(Beginning of Exercise data)

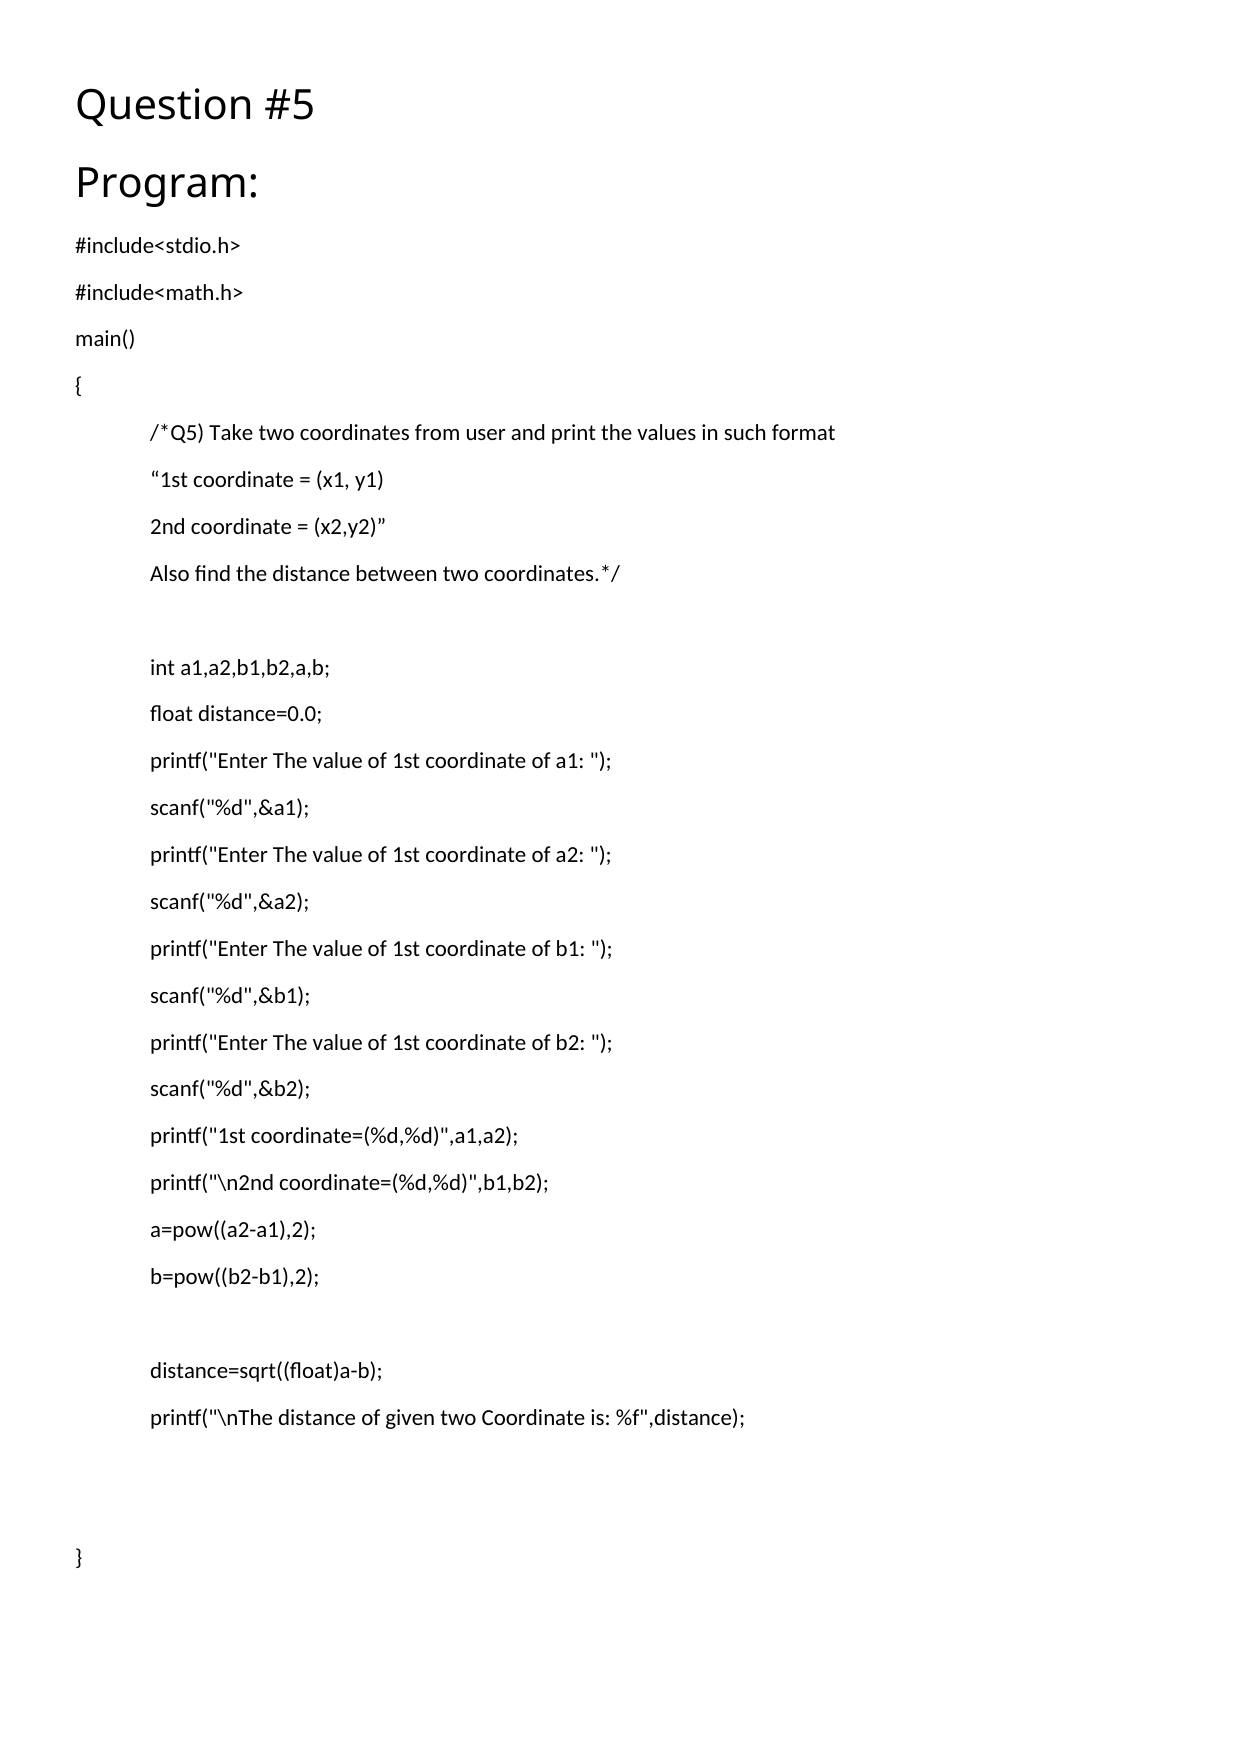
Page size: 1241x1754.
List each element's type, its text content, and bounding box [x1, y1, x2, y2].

text a=pow((a2-a1),2); [75, 1215, 1165, 1243]
text Question #5 [75, 75, 1165, 132]
text main() [75, 324, 1165, 353]
text scanf("%d",&b1); [75, 981, 1165, 1009]
text printf("Enter The value of 1st coordinate of a2: "); [75, 840, 1165, 868]
text printf("Enter The value of 1st coordinate of a1: "); [75, 746, 1165, 774]
text #include<stdio.h> [75, 231, 1165, 259]
text { [75, 371, 1165, 399]
text Also find the distance between two coordinates.*/ [75, 559, 1165, 587]
text scanf("%d",&a2); [75, 887, 1165, 915]
text scanf("%d",&a1); [75, 793, 1165, 821]
text 2nd coordinate = (x2,y2)” [75, 512, 1165, 540]
text distance=sqrt((float)a-b); [75, 1356, 1165, 1384]
text b=pow((b2-b1),2); [75, 1262, 1165, 1290]
text printf("Enter The value of 1st coordinate of b2: "); [75, 1028, 1165, 1056]
text float distance=0.0; [75, 699, 1165, 728]
text printf("Enter The value of 1st coordinate of b1: "); [75, 934, 1165, 962]
text } [75, 1543, 1165, 1571]
text “1st coordinate = (x1, y1) [75, 465, 1165, 493]
text Program: [75, 153, 1165, 210]
text printf("\n2nd coordinate=(%d,%d)",b1,b2); [75, 1168, 1165, 1196]
text printf("\nThe distance of given two Coordinate is: %f",distance); [75, 1403, 1165, 1431]
text printf("1st coordinate=(%d,%d)",a1,a2); [75, 1121, 1165, 1149]
text scanf("%d",&b2); [75, 1074, 1165, 1103]
text #include<math.h> [75, 278, 1165, 306]
text /*Q5) Take two coordinates from user and print the values in such format [75, 418, 1165, 446]
text int a1,a2,b1,b2,a,b; [75, 653, 1165, 681]
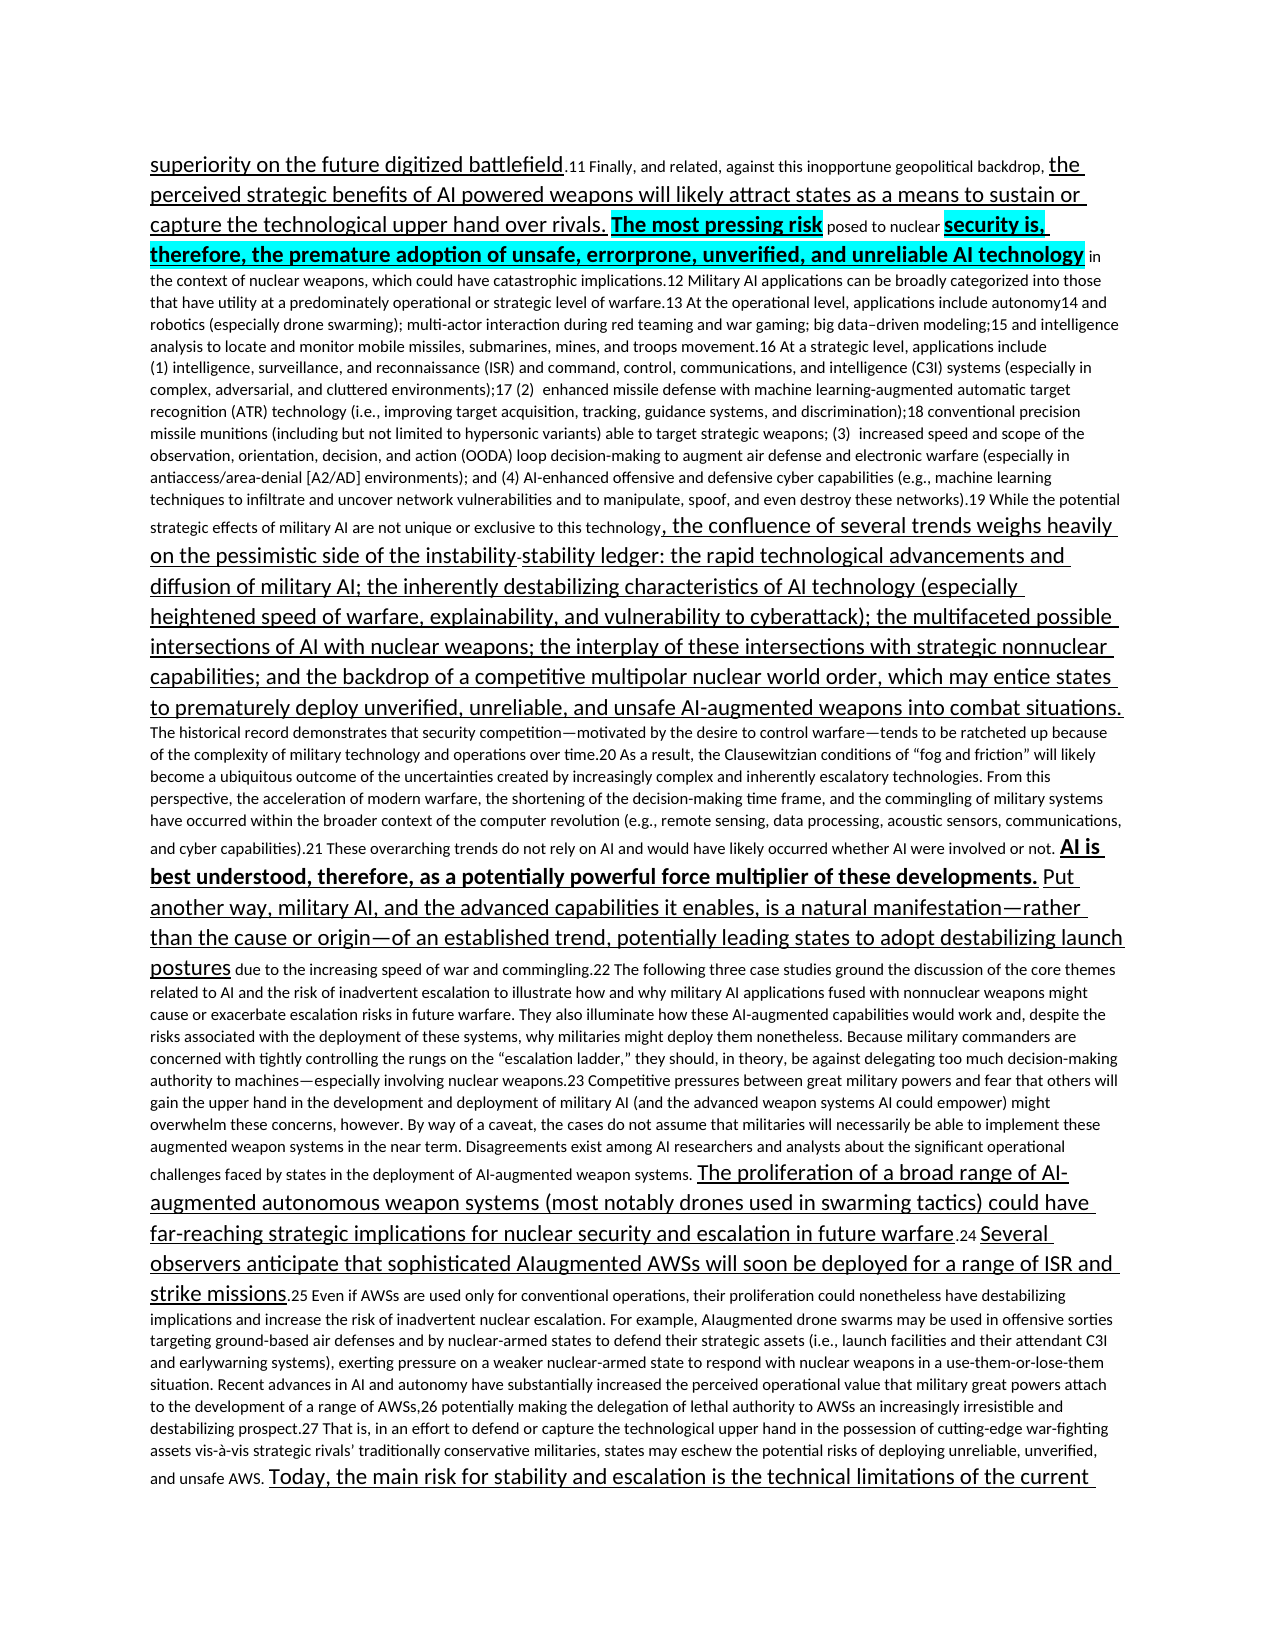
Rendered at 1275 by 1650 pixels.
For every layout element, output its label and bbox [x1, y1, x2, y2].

text [150, 948, 1125, 1491]
text [150, 150, 1125, 947]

(End of Exercise data)

• Exercise
From the line with "Rendered at 1275 by 1650 pixels." through the final line of the records, return each line exactly. Leave out the rest.

• Final answer
Rendered at 1275 by 1650 pixels.
For every layout element, output its label and bbox [x1, y1, x2, y2].

text [150, 948, 1125, 1491]
text [150, 150, 1125, 947]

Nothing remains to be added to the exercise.